Beyond Singapore’s shores, being transparent about our plans and efforts in biosecurity not only helps our collaborations with other countries, but is also a form of efficient ‘soft diplomacy’. Subjecting our plans to public and professional scrutiny furthermore enables many more perspectives to be taken into account, and inadvertent errors and blind spots can be identified and rectified more quickly.
Singapore showcases martial might during National Day Parades to remind Singaporeans of the need for a strong military and to inspire confidence in Singapore’s ability to defend herself. What’s the equivalent in public health preparedness?

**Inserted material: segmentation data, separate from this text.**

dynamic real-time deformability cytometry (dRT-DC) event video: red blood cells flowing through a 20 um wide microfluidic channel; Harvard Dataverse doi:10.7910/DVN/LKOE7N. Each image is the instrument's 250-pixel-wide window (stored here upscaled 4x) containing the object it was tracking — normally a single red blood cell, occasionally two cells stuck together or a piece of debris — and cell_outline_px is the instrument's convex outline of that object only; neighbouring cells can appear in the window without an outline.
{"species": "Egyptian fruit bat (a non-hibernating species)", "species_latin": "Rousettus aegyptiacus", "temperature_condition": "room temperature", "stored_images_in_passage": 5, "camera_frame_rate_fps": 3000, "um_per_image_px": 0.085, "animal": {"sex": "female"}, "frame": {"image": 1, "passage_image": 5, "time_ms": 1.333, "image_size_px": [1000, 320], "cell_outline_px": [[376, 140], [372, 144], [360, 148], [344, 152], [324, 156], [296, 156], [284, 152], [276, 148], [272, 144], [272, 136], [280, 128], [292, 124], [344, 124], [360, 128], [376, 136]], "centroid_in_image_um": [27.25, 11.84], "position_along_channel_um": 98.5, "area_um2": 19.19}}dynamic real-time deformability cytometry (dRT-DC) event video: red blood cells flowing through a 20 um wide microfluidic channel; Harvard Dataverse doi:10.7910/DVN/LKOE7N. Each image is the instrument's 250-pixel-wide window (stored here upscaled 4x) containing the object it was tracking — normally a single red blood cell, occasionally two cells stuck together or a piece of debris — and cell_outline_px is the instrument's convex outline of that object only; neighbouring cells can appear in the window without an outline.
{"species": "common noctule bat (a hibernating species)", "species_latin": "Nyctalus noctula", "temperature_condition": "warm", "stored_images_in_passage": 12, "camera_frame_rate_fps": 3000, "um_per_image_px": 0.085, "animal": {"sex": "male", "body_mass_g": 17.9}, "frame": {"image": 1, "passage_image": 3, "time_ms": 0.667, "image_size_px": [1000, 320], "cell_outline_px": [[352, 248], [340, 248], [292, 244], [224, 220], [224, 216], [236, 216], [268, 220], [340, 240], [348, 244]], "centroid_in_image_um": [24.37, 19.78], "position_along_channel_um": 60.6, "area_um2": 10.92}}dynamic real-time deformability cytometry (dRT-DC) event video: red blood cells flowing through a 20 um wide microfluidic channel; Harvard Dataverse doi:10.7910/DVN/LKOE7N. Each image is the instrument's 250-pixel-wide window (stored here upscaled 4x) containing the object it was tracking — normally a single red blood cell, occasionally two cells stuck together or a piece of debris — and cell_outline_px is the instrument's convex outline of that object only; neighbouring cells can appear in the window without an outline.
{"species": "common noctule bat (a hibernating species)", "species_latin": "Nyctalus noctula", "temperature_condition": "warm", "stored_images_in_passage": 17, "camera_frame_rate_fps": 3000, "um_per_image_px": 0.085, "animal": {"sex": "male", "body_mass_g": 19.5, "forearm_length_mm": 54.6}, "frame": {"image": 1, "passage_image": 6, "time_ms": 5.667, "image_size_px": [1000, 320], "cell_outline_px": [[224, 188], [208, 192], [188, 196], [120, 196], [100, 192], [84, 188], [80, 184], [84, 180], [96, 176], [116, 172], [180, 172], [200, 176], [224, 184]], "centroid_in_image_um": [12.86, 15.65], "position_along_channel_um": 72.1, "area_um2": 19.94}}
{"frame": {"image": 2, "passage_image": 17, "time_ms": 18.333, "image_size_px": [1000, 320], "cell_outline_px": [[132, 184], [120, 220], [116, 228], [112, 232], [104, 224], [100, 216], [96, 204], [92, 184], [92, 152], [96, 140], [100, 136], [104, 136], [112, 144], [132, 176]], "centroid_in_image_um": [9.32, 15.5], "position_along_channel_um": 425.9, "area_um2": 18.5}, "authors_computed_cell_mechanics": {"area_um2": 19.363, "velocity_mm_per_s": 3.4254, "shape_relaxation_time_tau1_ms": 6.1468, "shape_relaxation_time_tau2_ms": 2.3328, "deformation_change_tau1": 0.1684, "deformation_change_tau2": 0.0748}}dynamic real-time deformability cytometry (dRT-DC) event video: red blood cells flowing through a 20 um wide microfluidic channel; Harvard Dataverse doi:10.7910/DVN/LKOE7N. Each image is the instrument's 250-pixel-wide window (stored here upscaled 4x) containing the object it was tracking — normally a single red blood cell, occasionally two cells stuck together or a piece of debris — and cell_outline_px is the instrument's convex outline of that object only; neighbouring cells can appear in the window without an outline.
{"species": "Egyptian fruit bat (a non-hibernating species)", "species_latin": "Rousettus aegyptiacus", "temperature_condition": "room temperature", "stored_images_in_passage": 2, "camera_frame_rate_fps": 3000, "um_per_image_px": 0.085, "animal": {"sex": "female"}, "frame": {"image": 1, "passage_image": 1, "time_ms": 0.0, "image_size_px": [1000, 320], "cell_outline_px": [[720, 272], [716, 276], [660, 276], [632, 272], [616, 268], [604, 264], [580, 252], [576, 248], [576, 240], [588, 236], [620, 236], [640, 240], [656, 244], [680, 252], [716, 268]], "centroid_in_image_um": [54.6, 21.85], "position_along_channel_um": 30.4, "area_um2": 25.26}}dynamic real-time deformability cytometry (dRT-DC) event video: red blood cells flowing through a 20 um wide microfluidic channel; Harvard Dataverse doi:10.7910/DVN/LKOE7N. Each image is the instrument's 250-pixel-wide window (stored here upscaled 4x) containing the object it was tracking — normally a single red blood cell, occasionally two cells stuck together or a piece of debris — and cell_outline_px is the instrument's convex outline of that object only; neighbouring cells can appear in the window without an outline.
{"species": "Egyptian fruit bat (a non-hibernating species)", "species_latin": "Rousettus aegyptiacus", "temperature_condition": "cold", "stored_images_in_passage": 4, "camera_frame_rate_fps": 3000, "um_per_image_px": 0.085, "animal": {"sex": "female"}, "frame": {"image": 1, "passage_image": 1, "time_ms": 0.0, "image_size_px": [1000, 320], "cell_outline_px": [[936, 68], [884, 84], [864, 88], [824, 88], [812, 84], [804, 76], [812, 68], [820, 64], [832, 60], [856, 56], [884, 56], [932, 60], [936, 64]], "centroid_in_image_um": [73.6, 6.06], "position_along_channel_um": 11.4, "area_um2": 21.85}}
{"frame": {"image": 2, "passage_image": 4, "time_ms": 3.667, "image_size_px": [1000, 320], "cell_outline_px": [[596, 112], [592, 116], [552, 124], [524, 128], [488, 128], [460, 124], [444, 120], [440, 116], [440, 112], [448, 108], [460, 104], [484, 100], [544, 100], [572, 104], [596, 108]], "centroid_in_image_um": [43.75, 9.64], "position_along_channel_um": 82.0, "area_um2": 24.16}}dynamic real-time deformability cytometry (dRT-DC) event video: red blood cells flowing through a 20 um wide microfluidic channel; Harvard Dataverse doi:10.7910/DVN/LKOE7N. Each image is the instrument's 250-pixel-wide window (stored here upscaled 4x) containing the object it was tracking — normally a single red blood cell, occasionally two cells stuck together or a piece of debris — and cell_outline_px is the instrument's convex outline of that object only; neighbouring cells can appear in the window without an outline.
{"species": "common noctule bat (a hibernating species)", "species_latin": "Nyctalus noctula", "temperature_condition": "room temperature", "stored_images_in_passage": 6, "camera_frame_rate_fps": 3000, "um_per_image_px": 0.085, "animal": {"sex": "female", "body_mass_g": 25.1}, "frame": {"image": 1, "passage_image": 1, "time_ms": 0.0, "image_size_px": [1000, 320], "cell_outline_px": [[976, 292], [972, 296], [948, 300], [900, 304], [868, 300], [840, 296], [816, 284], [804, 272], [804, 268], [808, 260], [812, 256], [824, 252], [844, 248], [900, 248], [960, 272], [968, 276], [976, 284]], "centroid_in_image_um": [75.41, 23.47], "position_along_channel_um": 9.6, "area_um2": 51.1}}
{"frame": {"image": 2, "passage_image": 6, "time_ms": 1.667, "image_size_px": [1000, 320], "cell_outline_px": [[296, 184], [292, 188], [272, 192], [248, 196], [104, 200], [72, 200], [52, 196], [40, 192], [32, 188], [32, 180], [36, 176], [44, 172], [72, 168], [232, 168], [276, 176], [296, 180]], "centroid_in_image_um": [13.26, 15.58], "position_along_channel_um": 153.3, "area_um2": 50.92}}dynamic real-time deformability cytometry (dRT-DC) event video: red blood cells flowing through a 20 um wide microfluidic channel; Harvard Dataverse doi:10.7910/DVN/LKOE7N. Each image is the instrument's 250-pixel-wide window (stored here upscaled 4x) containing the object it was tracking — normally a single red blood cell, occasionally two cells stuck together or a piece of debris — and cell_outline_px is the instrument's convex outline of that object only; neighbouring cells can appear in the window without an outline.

Beyond developing and exercising response plans, Singapore has to also engage her citizens in the importance of public health preparedness and the role individual citizens play in being responsible about not introducing potential pathogens into Singapore when returning from foreign high-risk geographies, and reassure that even as Singapore plugs into an ever-connected and globalised world, our physical and biological borders remain secure.
Singapore has always been vulnerable to outbreaks by virtue of our position as a major transport and logistics hub, and with the ‘30 by 30’ ambition to produce 30 per cent of domestically consumed food in 11 years’ time, the consequences of inadequate preparedness could be even more devastating.
Whilst the ultimate test of a country’s preparedness is not the score on an index, but in preventing and responding to real-life outbreaks, Singapore can and should do better. The Index has highlighted useful areas to work on and probably most importantly jolted us to reconsider our philosophy of not widely sharing what we do. The ‘Singapore’ brand in healthcare and public health is a formidable one, assuring both locally and abroad. We must protect and enhance it whenever we can.